ARBEITSANWEISUNGEN:
1. Gib aus dem Auszug über früh ausfallende Geräte den Abschnitt von „Stuttgart - Dass“ bis einschließlich „einhundert Reklamationen ein.“ wortgetreu wieder.
2. Führe den Auszug über früh ausfallende Geräte ab seinem letzten Satz weiter.

===== AUSZUG

Immer wieder fallen technische Geräte viel zu früh aus. Dann kommt schnell der Verdacht auf, die Hersteller hätten absichtlich Fehler eingebaut. Das aber lässt sich kaum nachweisen. Dem Verbraucher ist es allerdings letzlich egal, ob eingebaute Fehler, schlechtes Material oder Konstruktionsfehler zu den Ausfällen führen.

Stuttgart - Dass Produkte zum Ärger des Käufers manchmal sehr schnell ihren Dienst wieder versagen, wusste Ulrich Jautz, als eines Tages in seinem Heim ein für den familiären Fernsehgenuss entscheidendes Gerät ausfiel. Da es fast neu war, wollte er sein Recht als Verbraucher in Anspruch nehmen und es bei seinem Händler, einer Filiale eines überregionalen Elektronikmarktes, umtauschen. Der hätte das Gerät lieber eingeschickt, geriet damit aber bei Ulrich Jautz an den Falschen. Denn der ist Professor für Wirtschaftsrecht und Rektor der Hochschule Pforzheim. Es entstand ein Gespräch, bei dem der Professor etwas erfuhr, das ihn dann doch erstaunte: In der vergleichsweise kleinen Filiale treffen täglich einhundert Reklamationen ein.

==========
===== ANGEZEIGTE INFORMATIONEN

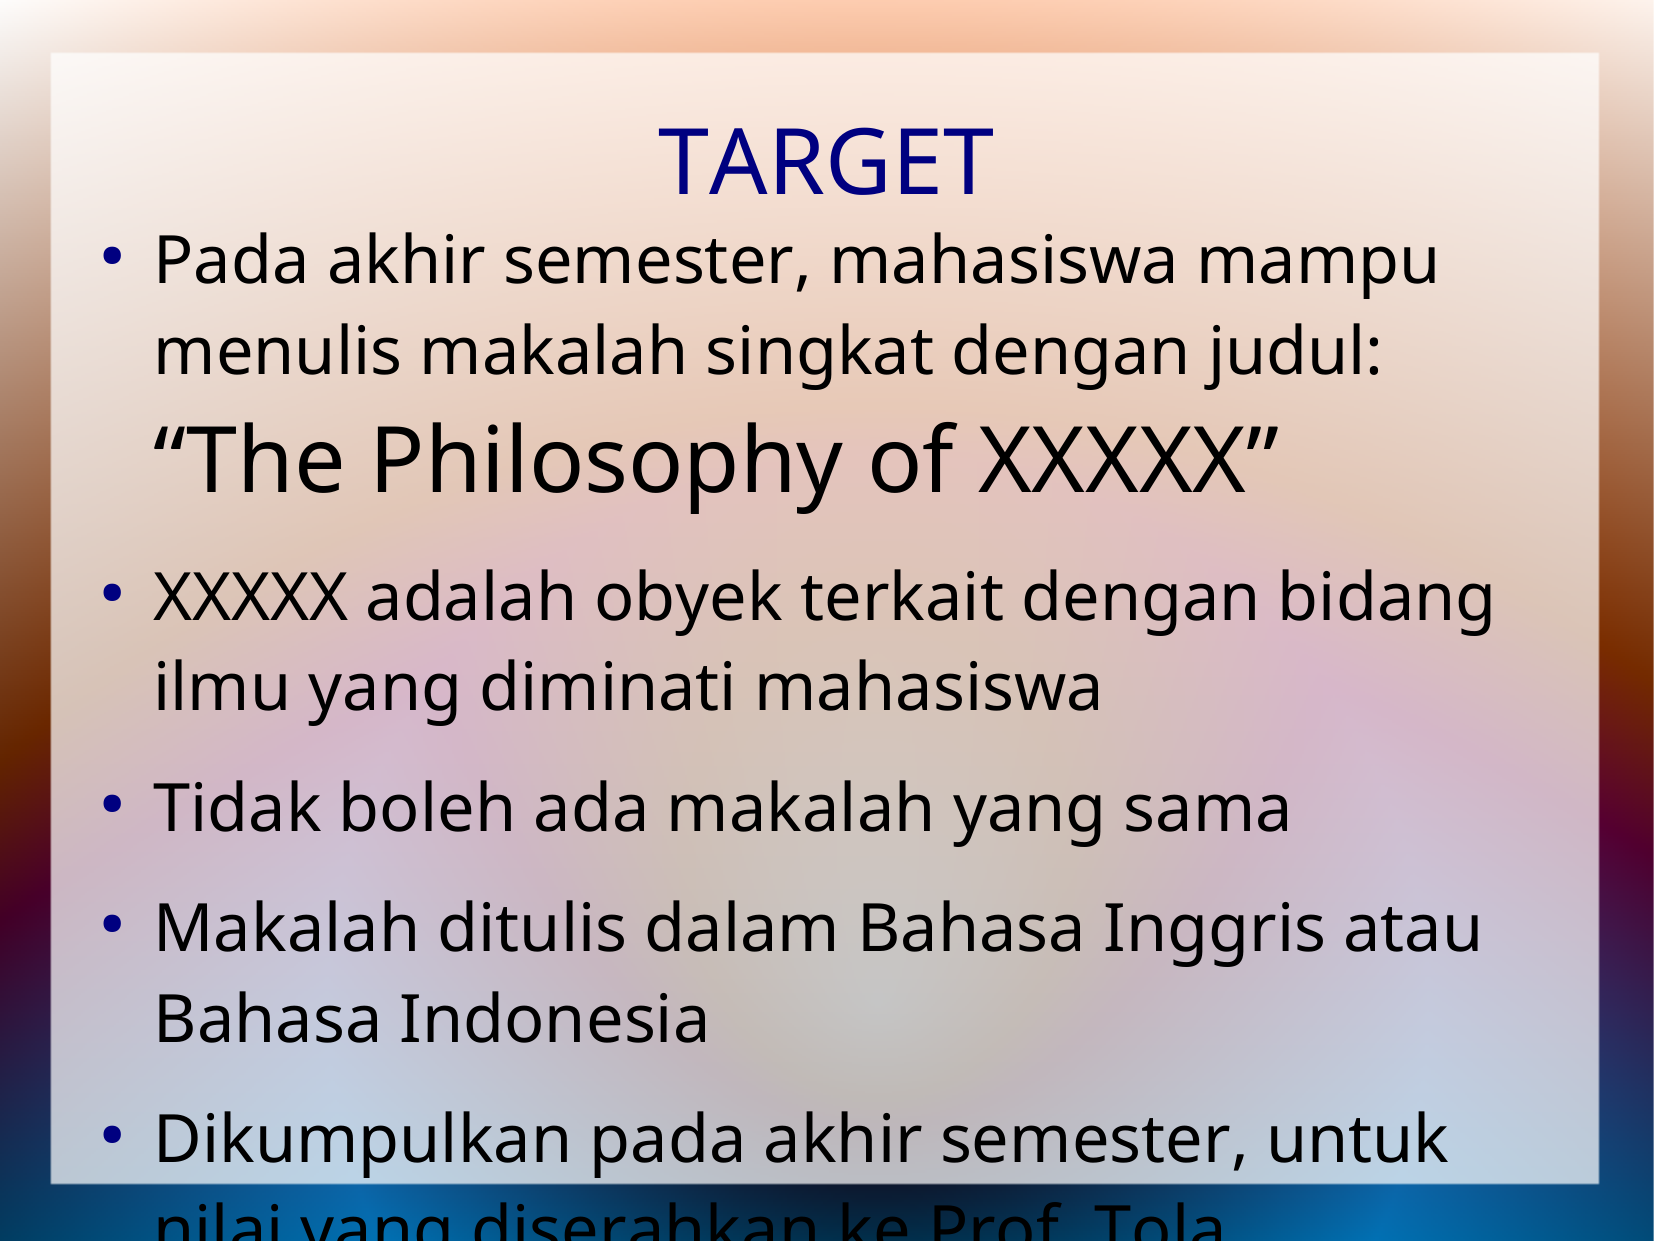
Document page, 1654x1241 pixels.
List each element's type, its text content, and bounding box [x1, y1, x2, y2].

==========

DIE ERGEBNISSE:
1.
Stuttgart - Dass Produkte zum Ärger des Käufers manchmal sehr schnell ihren Dienst wieder versagen, wusste Ulrich Jautz, als eines Tages in seinem Heim ein für den familiären Fernsehgenuss entscheidendes Gerät ausfiel. Da es fast neu war, wollte er sein Recht als Verbraucher in Anspruch nehmen und es bei seinem Händler, einer Filiale eines überregionalen Elektronikmarktes, umtauschen. Der hätte das Gerät lieber eingeschickt, geriet damit aber bei Ulrich Jautz an den Falschen. Denn der ist Professor für Wirtschaftsrecht und Rektor der Hochschule Pforzheim. Es entstand ein Gespräch, bei dem der Professor etwas erfuhr, das ihn dann doch erstaunte: In der vergleichsweise kleinen Filiale treffen täglich einhundert Reklamationen ein.

2.
 

„Kaufen für die Müllhalde“ heißt ein Buch von Jürgen Reuß und Cosima Dannoritzer aus dem vergangenen Jahr, in dem es laut Untertitel um „das Prinzip der geplanten Obsoleszenz“ geht (siehe Kasten). Ulrich Jautz wird den Freiburger Journalisten Jürgen Reuß demnächst treffen. Denn Reuß ist einer der Referenten auf einer wissenschaftlichen Veranstaltung am 28. November, zu der Jautz im Namen der Hochschule Pforzheim einlädt und die breites Interesse gefunden hat. Das „Verbraucherforschungsforum“ mit dem Titel „Obsoleszenz: Qualitätsprodukte oder geplanter Verschleiß“ sei mit 150 Teilnehmern plus Warteliste ausgebucht, berichtet Tobias Brönneke, ebenfalls Professor für Wirtschaftsrecht in Pforzheim und federführender Veranstalter.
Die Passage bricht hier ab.